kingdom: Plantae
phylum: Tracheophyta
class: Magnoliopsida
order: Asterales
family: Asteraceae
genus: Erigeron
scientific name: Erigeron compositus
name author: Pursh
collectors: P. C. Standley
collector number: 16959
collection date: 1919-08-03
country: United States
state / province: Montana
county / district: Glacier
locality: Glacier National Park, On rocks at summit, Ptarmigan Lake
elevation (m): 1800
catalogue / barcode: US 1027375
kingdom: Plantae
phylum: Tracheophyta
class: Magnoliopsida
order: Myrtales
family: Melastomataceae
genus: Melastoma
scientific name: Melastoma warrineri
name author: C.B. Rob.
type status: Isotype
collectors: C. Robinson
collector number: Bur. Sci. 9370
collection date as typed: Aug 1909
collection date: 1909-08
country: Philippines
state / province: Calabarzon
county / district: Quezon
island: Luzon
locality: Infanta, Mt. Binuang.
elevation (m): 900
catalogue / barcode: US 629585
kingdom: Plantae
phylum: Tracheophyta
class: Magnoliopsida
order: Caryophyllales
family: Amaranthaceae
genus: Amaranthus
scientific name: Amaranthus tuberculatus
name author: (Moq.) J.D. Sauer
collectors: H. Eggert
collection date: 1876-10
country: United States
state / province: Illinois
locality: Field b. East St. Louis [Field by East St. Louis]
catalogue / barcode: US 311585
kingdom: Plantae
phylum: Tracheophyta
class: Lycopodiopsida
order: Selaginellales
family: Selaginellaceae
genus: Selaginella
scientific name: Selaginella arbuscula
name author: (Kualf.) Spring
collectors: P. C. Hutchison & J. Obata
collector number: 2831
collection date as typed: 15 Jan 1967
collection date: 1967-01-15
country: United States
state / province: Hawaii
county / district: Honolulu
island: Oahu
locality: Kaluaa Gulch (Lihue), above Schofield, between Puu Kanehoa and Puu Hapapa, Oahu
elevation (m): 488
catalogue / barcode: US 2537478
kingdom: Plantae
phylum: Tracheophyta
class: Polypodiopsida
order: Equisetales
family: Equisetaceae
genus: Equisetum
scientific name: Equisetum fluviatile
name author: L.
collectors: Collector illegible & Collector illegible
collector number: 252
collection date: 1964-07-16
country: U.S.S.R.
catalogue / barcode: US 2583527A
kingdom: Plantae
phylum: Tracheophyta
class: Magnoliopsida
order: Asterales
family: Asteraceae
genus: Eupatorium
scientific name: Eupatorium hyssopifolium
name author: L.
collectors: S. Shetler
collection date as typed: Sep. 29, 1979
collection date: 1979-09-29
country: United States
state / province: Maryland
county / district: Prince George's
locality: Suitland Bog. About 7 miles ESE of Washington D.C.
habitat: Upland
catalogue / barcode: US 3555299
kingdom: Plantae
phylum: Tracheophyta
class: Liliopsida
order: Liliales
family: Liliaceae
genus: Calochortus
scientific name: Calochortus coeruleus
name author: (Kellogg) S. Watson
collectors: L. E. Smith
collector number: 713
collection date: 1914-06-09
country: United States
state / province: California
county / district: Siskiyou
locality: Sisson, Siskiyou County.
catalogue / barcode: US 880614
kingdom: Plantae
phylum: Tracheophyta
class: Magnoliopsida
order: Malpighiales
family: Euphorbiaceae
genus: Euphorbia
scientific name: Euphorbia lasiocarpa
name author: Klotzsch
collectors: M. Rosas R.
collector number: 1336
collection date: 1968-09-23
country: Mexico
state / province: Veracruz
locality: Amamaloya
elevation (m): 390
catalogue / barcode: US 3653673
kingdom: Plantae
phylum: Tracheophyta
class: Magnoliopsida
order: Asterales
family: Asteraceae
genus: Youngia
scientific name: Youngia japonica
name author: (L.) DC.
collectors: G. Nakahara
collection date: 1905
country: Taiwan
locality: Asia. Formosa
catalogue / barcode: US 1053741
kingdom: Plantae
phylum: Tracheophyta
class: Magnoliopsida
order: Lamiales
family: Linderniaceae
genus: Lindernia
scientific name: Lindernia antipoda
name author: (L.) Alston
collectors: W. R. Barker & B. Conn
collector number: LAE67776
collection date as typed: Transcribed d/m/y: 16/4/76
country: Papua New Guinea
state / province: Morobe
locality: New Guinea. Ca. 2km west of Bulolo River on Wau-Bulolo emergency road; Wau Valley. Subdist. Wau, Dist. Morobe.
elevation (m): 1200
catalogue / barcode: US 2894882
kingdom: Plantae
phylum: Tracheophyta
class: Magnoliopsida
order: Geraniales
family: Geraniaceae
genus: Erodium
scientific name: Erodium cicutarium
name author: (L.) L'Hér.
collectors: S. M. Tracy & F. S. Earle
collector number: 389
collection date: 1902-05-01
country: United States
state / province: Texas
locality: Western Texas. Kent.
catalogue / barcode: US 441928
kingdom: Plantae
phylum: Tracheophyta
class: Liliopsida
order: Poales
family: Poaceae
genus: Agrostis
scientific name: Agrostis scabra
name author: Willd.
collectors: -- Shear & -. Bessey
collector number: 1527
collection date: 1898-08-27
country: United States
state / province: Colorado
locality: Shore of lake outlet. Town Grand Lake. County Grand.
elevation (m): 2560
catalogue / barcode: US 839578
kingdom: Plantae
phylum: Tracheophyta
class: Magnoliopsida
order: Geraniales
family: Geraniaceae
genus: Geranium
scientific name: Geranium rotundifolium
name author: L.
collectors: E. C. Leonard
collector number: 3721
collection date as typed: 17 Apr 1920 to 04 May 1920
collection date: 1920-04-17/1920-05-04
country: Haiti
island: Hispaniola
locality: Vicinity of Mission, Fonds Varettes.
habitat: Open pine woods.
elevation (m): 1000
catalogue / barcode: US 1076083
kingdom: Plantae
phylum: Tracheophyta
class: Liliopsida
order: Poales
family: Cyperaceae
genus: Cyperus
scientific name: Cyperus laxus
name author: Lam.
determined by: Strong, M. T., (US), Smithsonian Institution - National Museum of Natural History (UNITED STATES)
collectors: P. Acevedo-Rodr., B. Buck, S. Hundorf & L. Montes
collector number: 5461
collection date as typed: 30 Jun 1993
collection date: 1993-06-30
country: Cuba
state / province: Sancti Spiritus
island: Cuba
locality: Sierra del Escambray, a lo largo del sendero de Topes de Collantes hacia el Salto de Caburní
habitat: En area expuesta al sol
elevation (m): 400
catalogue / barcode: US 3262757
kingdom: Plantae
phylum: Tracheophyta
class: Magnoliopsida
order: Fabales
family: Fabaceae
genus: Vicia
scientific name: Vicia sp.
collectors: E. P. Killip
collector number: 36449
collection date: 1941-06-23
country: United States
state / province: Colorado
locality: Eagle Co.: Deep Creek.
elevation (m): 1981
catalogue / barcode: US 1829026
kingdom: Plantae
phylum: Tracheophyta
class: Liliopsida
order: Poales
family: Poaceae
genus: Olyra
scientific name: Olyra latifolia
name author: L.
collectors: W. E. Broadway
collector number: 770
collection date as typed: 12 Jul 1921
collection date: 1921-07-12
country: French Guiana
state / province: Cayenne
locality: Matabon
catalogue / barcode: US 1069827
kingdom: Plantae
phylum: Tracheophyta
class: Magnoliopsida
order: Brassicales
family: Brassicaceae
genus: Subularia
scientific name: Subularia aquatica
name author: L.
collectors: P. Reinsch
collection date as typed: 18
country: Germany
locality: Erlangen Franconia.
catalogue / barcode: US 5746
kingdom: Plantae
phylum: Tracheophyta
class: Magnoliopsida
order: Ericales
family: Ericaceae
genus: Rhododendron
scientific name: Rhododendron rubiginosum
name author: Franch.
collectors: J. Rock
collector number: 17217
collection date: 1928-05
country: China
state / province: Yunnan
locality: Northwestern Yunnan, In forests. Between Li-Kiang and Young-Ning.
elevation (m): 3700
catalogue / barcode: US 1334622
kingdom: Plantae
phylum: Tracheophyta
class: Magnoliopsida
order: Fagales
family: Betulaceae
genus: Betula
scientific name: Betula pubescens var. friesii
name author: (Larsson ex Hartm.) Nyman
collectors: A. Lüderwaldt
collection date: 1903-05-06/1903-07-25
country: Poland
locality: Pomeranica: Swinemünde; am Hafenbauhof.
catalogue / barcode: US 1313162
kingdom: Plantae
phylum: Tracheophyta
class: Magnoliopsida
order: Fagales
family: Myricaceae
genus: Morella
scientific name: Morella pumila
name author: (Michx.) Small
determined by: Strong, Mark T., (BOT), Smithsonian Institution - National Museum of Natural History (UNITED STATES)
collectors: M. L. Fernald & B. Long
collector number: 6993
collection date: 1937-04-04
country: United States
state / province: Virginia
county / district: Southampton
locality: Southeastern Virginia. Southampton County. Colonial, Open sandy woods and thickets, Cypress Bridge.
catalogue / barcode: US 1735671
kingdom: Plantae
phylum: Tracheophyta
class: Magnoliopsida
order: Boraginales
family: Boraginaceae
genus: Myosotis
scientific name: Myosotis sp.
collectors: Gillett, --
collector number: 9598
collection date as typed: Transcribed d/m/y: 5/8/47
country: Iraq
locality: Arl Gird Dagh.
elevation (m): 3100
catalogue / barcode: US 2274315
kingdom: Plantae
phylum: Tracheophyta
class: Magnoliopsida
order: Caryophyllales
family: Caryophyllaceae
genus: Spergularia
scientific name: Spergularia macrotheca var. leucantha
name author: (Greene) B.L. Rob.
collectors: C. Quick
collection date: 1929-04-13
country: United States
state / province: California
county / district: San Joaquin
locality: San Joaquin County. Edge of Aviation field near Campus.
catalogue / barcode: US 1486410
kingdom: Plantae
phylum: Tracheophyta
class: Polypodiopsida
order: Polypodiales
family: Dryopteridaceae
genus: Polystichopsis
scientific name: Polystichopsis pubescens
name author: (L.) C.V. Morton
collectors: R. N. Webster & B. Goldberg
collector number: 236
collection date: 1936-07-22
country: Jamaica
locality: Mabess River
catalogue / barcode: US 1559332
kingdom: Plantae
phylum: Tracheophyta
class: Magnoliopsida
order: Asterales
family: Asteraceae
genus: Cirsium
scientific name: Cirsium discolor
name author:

*-*-*

» **Problem description**: Copy the material word for word from its first line through the line that contains "collection date: 1919-08-03". Include both of those lines.

» **Exercise result**:
kingdom: Plantae
phylum: Tracheophyta
class: Magnoliopsida
order: Asterales
family: Asteraceae
genus: Erigeron
scientific name: Erigeron compositus
name author: Pursh
collectors: P. C. Standley
collector number: 16959
collection date: 1919-08-03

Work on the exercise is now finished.